Work item>
Within the listing below, give again exactly the lines between the one containing "Kênh truyền hình VTC 2" and the one containing "PDF erzeugen", inclusive, pictures left aside.

[Start of section]

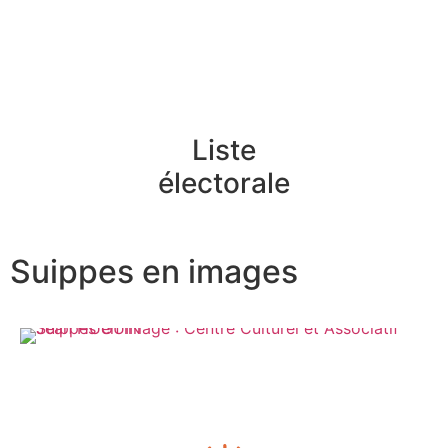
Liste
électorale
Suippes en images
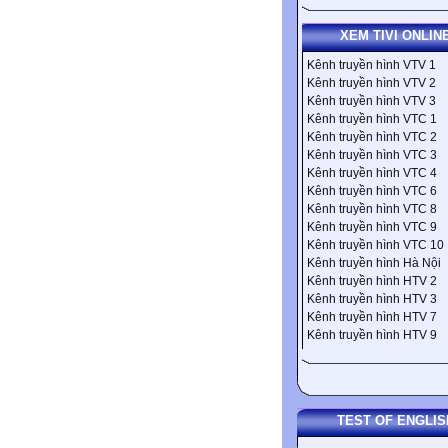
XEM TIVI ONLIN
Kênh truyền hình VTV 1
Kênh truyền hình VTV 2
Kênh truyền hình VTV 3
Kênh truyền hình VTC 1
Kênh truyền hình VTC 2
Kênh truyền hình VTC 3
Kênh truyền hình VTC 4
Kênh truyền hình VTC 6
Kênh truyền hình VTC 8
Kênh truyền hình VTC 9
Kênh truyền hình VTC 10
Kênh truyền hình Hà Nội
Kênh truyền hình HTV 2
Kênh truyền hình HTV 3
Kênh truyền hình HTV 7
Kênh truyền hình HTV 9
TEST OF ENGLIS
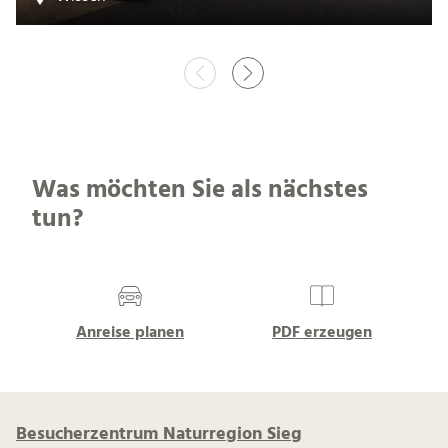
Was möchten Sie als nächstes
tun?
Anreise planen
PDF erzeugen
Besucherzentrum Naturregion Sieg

[End of section]
[Start of section]

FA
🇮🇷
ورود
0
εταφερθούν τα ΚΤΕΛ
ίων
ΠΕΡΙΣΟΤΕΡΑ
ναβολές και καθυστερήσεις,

[End of section]
[Start of section]

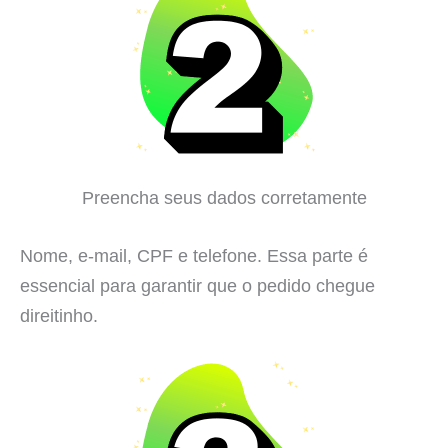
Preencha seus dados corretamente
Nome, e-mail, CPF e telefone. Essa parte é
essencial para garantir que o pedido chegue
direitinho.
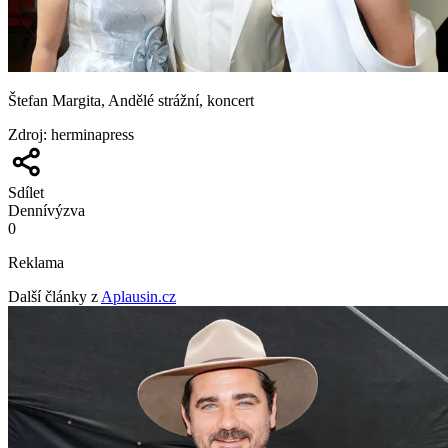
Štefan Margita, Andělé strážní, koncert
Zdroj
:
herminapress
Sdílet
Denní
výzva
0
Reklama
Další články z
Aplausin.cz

[End of section]

Reply to the exercise>
Kênh truyền hình VTC 2
Kênh truyền hình VTC 3
Kênh truyền hình VTC 4
Kênh truyền hình VTC 6
Kênh truyền hình VTC 8
Kênh truyền hình VTC 9
Kênh truyền hình VTC 10
Kênh truyền hình Hà Nội
Kênh truyền hình HTV 2
Kênh truyền hình HTV 3
Kênh truyền hình HTV 7
Kênh truyền hình HTV 9
TEST OF ENGLIS
Was möchten Sie als nächstes
tun?
Anreise planen
PDF erzeugen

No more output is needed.